Genova - Dopo le scritte intimidatorie sui muri della cattedrale, ecco la busta con un bossolo di proiettile e foto segnata dalla svastica: le minacce a monsignor Angelo Bagnasco, presidente della Cei e arcivescovo di Genova, saranno pure «frutto di esaltati» o - come dichiara il portavoce della Curia genovese, Carlo Arcolao - «di frange molto piccole e psicologicamente labili», ma intanto si moltiplicano. E la questura del capoluogo ligure dimostra di non sottovalutarle, decidendo anzi di rinforzare la scorta già assegnata al presule nei giorni scorsi.
Tanto più a poche ore dall’episodio di intolleranza avvenuto venerdì, ma reso noto ieri: nel palazzo arcivescovile annesso alla cattedrale di San Lorenzo - dove alcune settimane fa erano apparsi messaggi ingiuriosi all’indirizzo di Bagnasco, in relazione alle sue dichiarazioni contro i Dico e in difesa della famiglia - è stata recapitata una busta anonima diretta al capo dell’arcidiocesi.
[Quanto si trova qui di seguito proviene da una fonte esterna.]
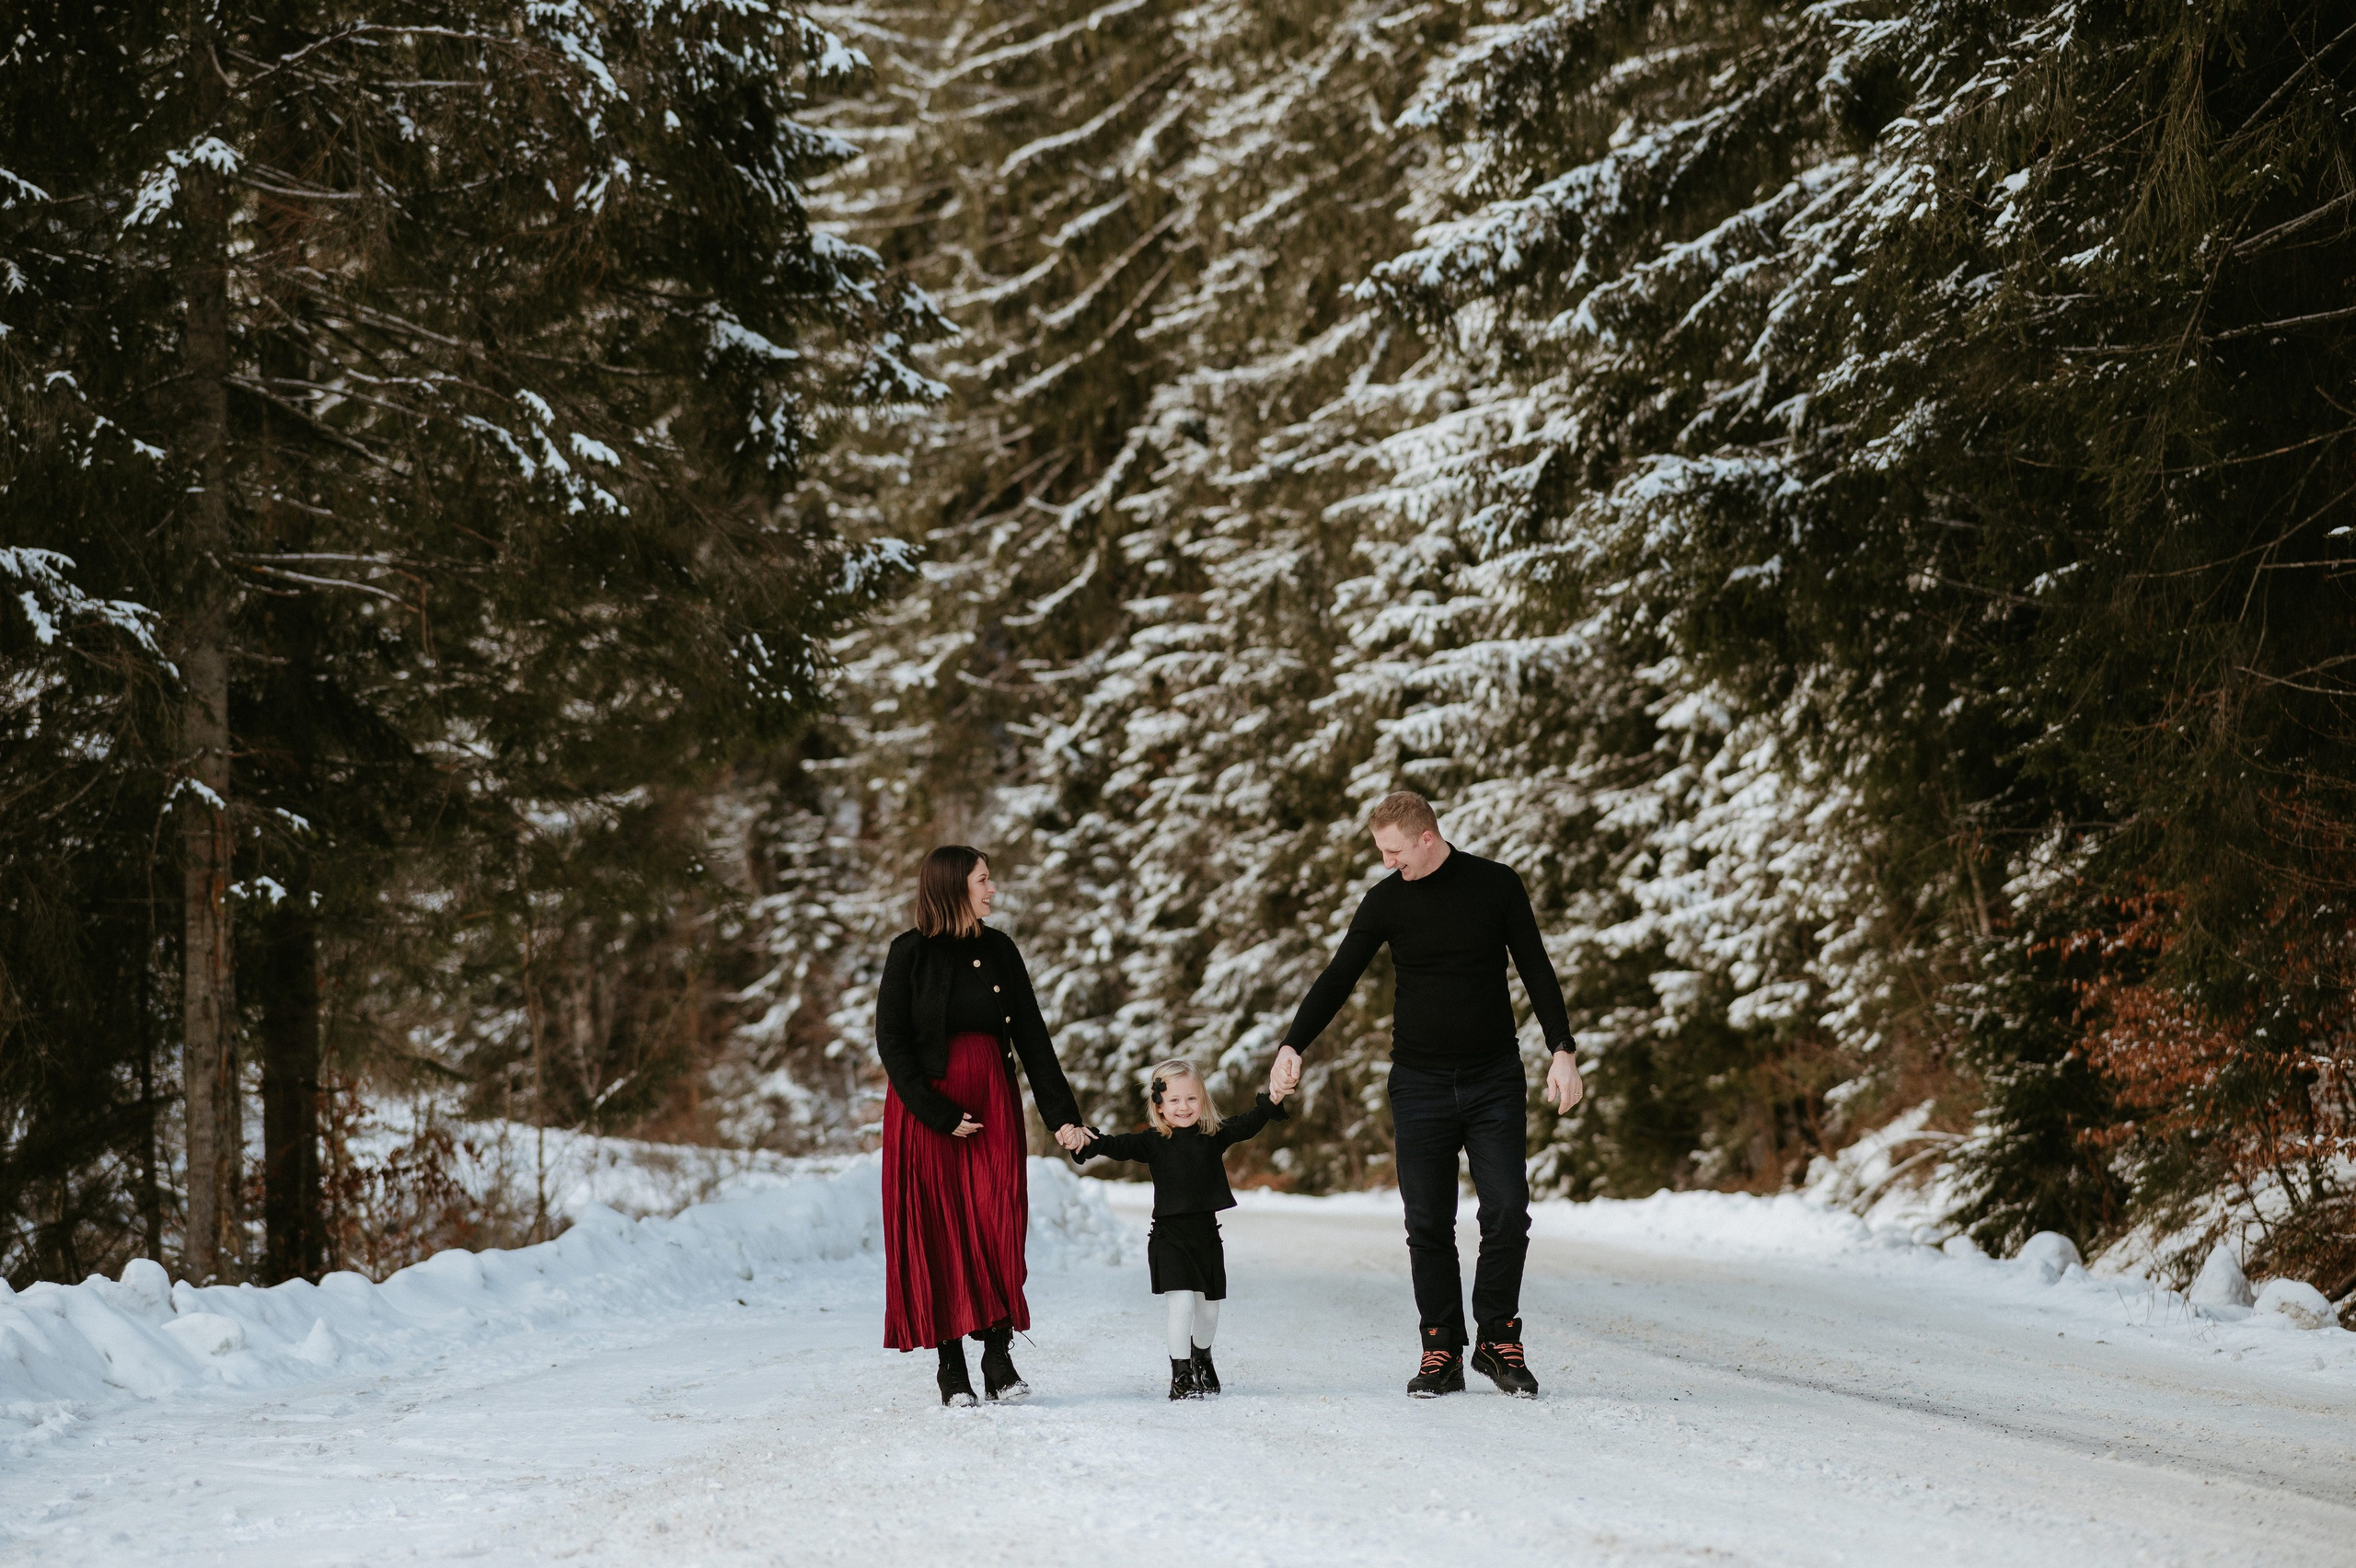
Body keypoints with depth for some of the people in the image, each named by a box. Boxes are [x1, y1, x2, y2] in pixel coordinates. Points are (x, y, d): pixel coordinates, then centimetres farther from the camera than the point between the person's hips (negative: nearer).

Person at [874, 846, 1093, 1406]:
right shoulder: (911, 952, -6)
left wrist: (1062, 1114, -1)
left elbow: (1033, 1037, 6)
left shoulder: (999, 950, 7)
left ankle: (998, 1358, -4)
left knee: (998, 1228, -5)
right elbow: (891, 1042, -8)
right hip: (924, 1106, -3)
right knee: (938, 1230, -2)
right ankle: (951, 1364, 2)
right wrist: (940, 1114, -15)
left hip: (992, 1103, 3)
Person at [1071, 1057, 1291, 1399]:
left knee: (1209, 1308, 14)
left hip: (1207, 1233, 4)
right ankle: (1180, 1375, -8)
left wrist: (1270, 1103, -23)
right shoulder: (1154, 1143, -5)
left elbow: (1247, 1125, -6)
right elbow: (1121, 1146, -17)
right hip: (1170, 1235, -3)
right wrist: (1091, 1143, -35)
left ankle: (1201, 1360, 42)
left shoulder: (1215, 1137, 3)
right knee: (1182, 1303, -16)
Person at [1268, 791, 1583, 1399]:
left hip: (1495, 1079, -1)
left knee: (1507, 1212, -8)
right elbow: (1339, 978, 1)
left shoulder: (1496, 885, 0)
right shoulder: (1386, 901, 2)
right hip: (1420, 1082, 1)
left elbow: (1536, 971, 5)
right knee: (1428, 1223, -3)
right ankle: (1441, 1350, 4)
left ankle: (1498, 1339, 5)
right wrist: (1293, 1045, -12)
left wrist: (1563, 1051, -2)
L’ha aperta un suo segretario che si è trovato fra le mani un bossolo e una foto di Bagnasco ritagliata da un giornale su cui era tracciata col pennarello una svastica. «Il fatto è stato tenuto riservato anche ai più stretti collaboratori dell’arcivescovo - spiegheranno poi dalla Curia - per non alimentare il clima di allarme». Lo stesso Bagnasco, che in serata ha ricevuto la telefonata del premier Romano Prodi) si è incontrato con il questore Salvatore Presenti, e subito sono scattate le indagini che hanno portato ad accertare la natura del bossolo (la parte metallica del proiettile espulsa dopo lo sparo): calibro 9 per pistola, modello 34, di fabbricazione precedente alla Seconda guerra mondiale. Questo particolare rafforza negli investigatori la convinzione che il mittente sia un mitomane. Lo ribadisce il questore Presenti. Il quale, comunque, ha stabilito contromisure adeguate di protezione.
Ieri, in occasione delle cerimonie religiose che si sono svolte alla presenza di Bagnasco, due agenti non si sono mai allontanati da lui, anche al momento della Comunione. In particolare nella cattedrale, dove nel pomeriggio ha ordinato tre nuovi diaconi, il prelato ha fatto solo un accenno alle minacce, durante l’omelia: «Oggi - ha scandito il presidente della Cei, con voce ferma - la diocesi vive una grande gioia che non può essere turbata da nulla». Dal Vaticano arriva la solidarietà del segretario di Stato, cardinale Tarcisio Bertone, suo predecessore a Genova: «Bisogna che l’Italia sostenga Bagnasco e non lo lasci solo. Di più non posso dire. Io sono suo amico e anche tra noi due ci sosteniamo vicendevolmente». Ma la tensione in città resta alta: pur nel tentativo di ridimensionare la portata degli episodi «per non alimentare alcuna forma di scontro», le autorità religiose e i vertici delle forze dell’ordine mantengono il livello di vigilanza, sulla base del progressivo inasprimento della tensione che si è verificato d 2 aprile scorso, quando Bagnasco ha criticato la normativa sui Dico. Quel giorno, sulla porta di San Lorenzo, appare la prima scritta: «Bagnasco vergogna». Dopo un vertice tra il questore e il prefetto Giuseppe Romano, si decide di affidare al vescovo un agente di scorta.
Nei giorni successivi, nonostante Bagnasco eviti di tornare sull’argomento-Dico, spuntano nuove scritte a Genova e in altre città italiane. Alcuni slogan sono «firmati» con la stella a cinque punte delle Br. La mattina del 25, sempre a Genova, a ridosso di uno dei muri del duomo, mentre a poca distanza è in corso la cerimonia per l’anniversario della Liberazione, viene abbandonata una valigetta. Scatta l’allarme bomba: i carabinieri, per sicurezza, la faranno saltare in aria. Sembra l’ultimo sussulto dell’anticlericalismo più radicale.